Cordycepin inhibits UVB-induced matrix metalloproteinase expression by suppressing the NF-kappaB pathway in human dermal fibroblasts

Abstract

Cordycepin (3-deoxyadenosine) has been shown to exhibit many pharmacological activities, including anti-cancer, anti-inflammatory, and anti-infection activities. However, the anti-skin photoaging effects of cordycepin have not yet been reported. In the present study, we investigated the inhibitory effects of cordycepin on matrix metalloproteinase-1 (MMP-1) and -3 expressions of the human dermal fibroblast cells. Western blot analysis and real-time PCR revealed cordycepin inhibited UVB-induced MMP-1 and -3 expressions in a dose-dependent manner. UVB strongly activated NF-kappaB activity, which was determined by IkappaBalpha degradation, nuclear localization of p50 and p65 subunit, and NF-kappaB binding activity. However, UVB-induced NF-kappaB activation and MMP expression were completely blocked by cordycepin pretreatment. These findings suggest that cordycepin could prevent UVB-induced MMPs expressions through inhibition of NF-kappaB activation. In conclusion, cordycepin might be used as a potential agent for the prevention and treatment of skin photoaging.

Figure 1

Chemical structure of cordycepin.

Figure 2

Effect of cordycepin on cell viability in HDF. Cells were cultured in 96-well plates until 70% confluence, then incubated with the indicated concentration of cordycepin for 24 h.

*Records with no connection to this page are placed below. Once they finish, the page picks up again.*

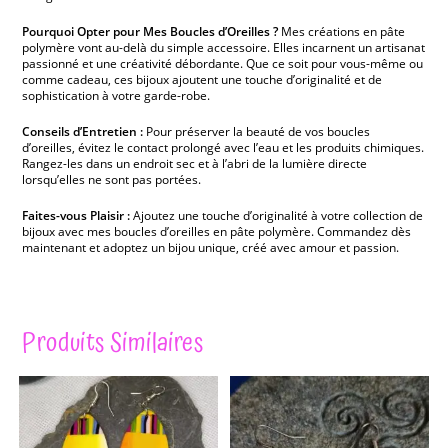
Pourquoi Opter pour Mes Boucles d’Oreilles ?
Mes créations en pâte
polymère vont au-delà du simple accessoire. Elles incarnent un artisanat
passionné et une créativité débordante. Que ce soit pour vous-même ou
comme cadeau, ces bijoux ajoutent une touche d’originalité et de
sophistication à votre garde-robe.
Conseils d’Entretien :
Pour préserver la beauté de vos boucles
d’oreilles, évitez le contact prolongé avec l’eau et les produits chimiques.
Rangez-les dans un endroit sec et à l’abri de la lumière directe
lorsqu’elles ne sont pas portées.
Faites-vous Plaisir :
Ajoutez une touche d’originalité à votre collection de
bijoux avec mes boucles d’oreilles en pâte polymère. Commandez dès
maintenant et adoptez un bijou unique, créé avec amour et passion.
Produits Similaires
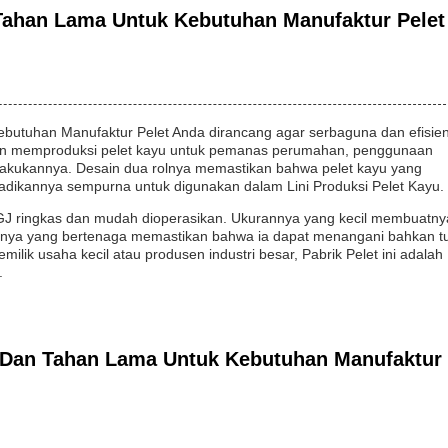
 Tahan Lama Untuk Kebutuhan Manufaktur Pelet
ebutuhan Manufaktur Pelet Anda dirancang agar serbaguna dan efisien
ingin memproduksi pelet kayu untuk pemanas perumahan, penggunaan
 melakukannya. Desain dua rolnya memastikan bahwa pelet kayu yang
njadikannya sempurna untuk digunakan dalam Lini Produksi Pelet Kayu.
 ringkas dan mudah dioperasikan. Ukurannya yang kecil membuatny
ornya yang bertenaga memastikan bahwa ia dapat menangani bahkan t
emilik usaha kecil atau produsen industri besar, Pabrik Pelet ini adalah
.
gi Dan Tahan Lama Untuk Kebutuhan Manufaktur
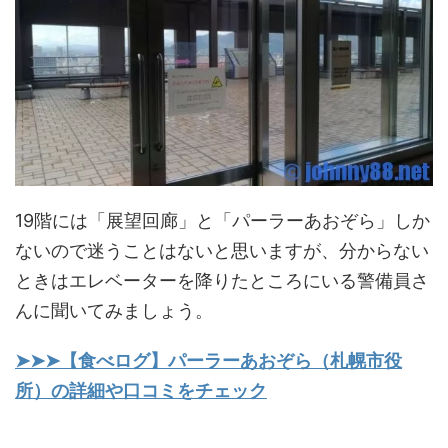
19階には「展望回廊」と「パーラーあおぞら」しか
ないので迷うことはないと思いますが、分からない
ときはエレベーターを降りたところにいる警備員さ
んに聞いてみましょう。
➤➤➤【食べログ】パーラーあおぞら（札幌市役
所）の詳細や口コミをチェック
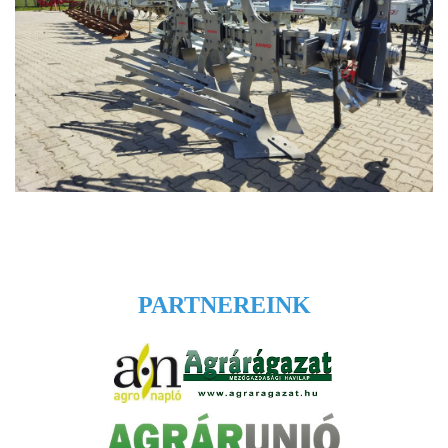
PARTNEREINK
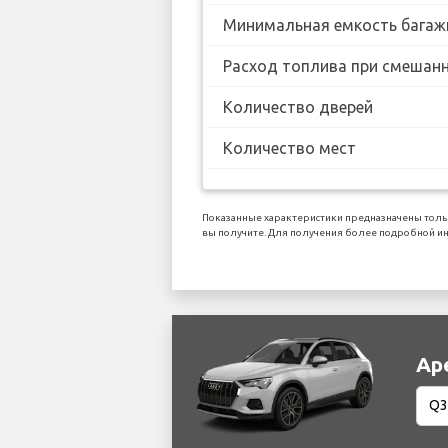
Минимальная емкость багаж
Расход топлива при смешанн
Количество дверей
Количество мест
Показанные характеристики предназначены толь
вы получите. Для получения более подробной ин
Ар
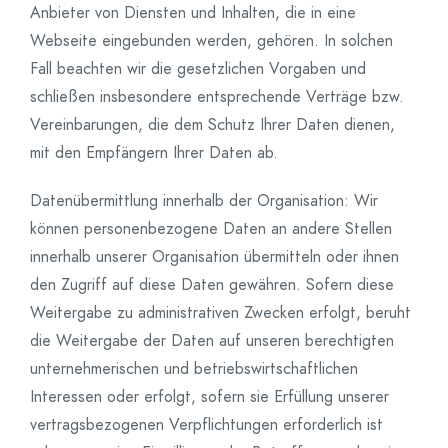
Anbieter von Diensten und Inhalten, die in eine
Webseite eingebunden werden, gehören. In solchen
Fall beachten wir die gesetzlichen Vorgaben und
schließen insbesondere entsprechende Verträge bzw.
Vereinbarungen, die dem Schutz Ihrer Daten dienen,
mit den Empfängern Ihrer Daten ab.
Datenübermittlung innerhalb der Organisation: Wir
können personenbezogene Daten an andere Stellen
innerhalb unserer Organisation übermitteln oder ihnen
den Zugriff auf diese Daten gewähren. Sofern diese
Weitergabe zu administrativen Zwecken erfolgt, beruht
die Weitergabe der Daten auf unseren berechtigten
unternehmerischen und betriebswirtschaftlichen
Interessen oder erfolgt, sofern sie Erfüllung unserer
vertragsbezogenen Verpflichtungen erforderlich ist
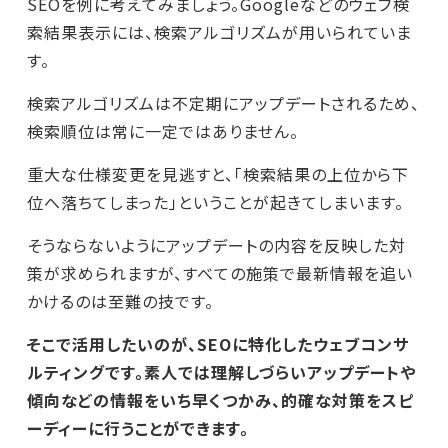
SEOを例に考えてみましょう。Googleなどのウェブ検
索結果表示には、検索アルゴリズムが用いられていま
す。
検索アルゴリズムは不定期にアップデートされるため、
検索順位は常に一定ではありません。
重大な仕様変更を見逃すと、「検索結果の上位から下
位へ落ちてしまった」ということが起きてしまいます。
そうならないようにアップデートの内容を反映した対
策が求められますが、すべての施策で最新情報を追い
かけるのは至難の技です。
そこで活用したいのが、SEOに特化したウェブコンサ
ルティングです。素人では理解しづらいアップデートや
傾向などの情報をいち早くつかみ、的確な対策をスピ
ーディーに行うことができます。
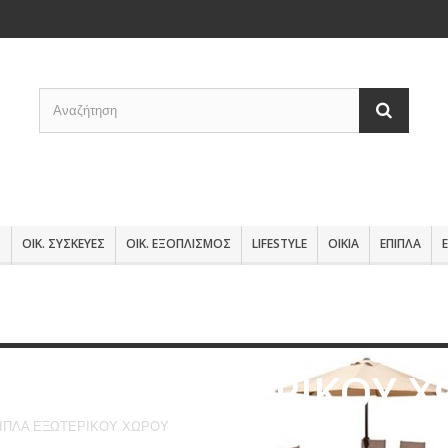
Σ
ΟΙΚ. ΣΥΣΚΕΥΕΣ
ΟΙΚ. ΕΞΟΠΛΙΣΜΟΣ
LIFESTYLE
ΟΙΚΙΑ
ΕΠΙΠΛΑ
ΕΠΙΠΛΑ ΕΞΩΤΕΡΙΚΟΥ 
ΙΠΛΑ ΕΞΩΤΕΡΙΚΟΥ ΧΩΡΟΥ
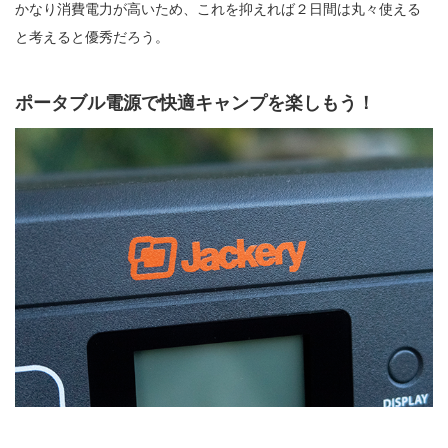
かなり消費電力が高いため、これを抑えれば２日間は丸々使える
と考えると優秀だろう。
ポータブル電源で快適キャンプを楽しもう！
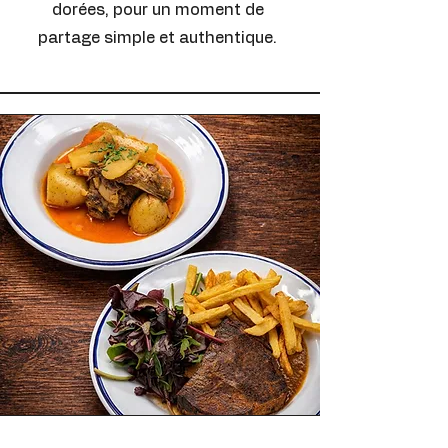
dorées, pour un moment de
partage simple et authentique.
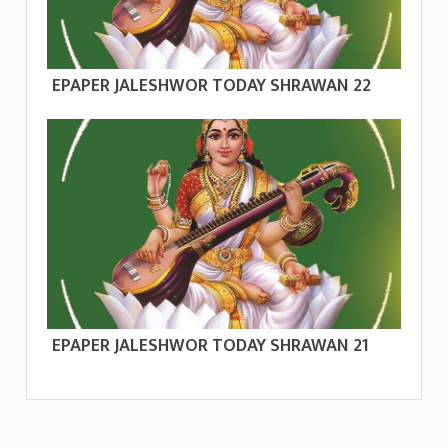
EPAPER JALESHWOR TODAY SHRAWAN 22
EPAPER JALESHWOR TODAY SHRAWAN 21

MTT assay was used to detect the viability of the cells as detailed in Methods (A). Cells were cultured in 100 mm culture dishes until 70% confluence, then incubated with the indicated concentration of cordycepin for 24 h in the presence of UVB. Cell viability determined by cell count method (B). The optical density value of control was regarded as 100%. Data points are the mean ± SE of three independent experiments.

Figure 3

Effect of cordycepin on UVB-induced MMP-1 and MMP-3 expressions in HDF. HDF in monolayer were incubated with UVB (25 mJ/cm²) in time dependent manner (A). To investigate effect of cordycepin, cells were stimulated with UVB (25 mJ/cm²) and the indicated concentrations of cordycepin for 24 h (B). The cell lysates were analyzed by Western blotting with anti-MMP-1 and -3. The blot was reprobed with anti-β-actin to confirm equal loading. HDF were pretreated with cordycepin for 1 h and stimulated by UVB (25 mJ/cm²) for 24 h. Total cellular RNA was analyzed by real-time PCR for MMP-1 and -3 (C). Each value represents the mean ± SEM of three independent experiments. ^*P < 0.01 vs. untreated control, ^#P < 0.01 vs. UVB.

Figure 4

Inhibition of UVB-induced MMP-1 and -3 secretions from HDF by cordycepin. Cells were stimulated with UVB (25 mJ/cm²) and the indicated concentrations of cordycepin for 24 h. Level of MMP-1 and -3 in culture media was measured using a commercially available ELISA kit as described in Methods. Each value represents the mean ± SEM of three independent experiments. ^*P < 0.01 vs. untreated control, ^#P < 0.01 vs. UVB.

Figure 5

Suppression of UVB-induced DNA binding of NF-κB, translocation of p65 and p50 to the nucleus, and IκBα degradation by cordycepin. Cells were stimulated with UVB (25 mJ/cm²) and the indicated concentrations of cordycepin. Following 3 h of incubation, DNA binding of NF-κB was analyzed by electrophoretic mobility shift analysis (A), and the translocation of p65 and p50 to the nucleus and IκBα degradation in the cytoplasm (B) were determined by Western blotting.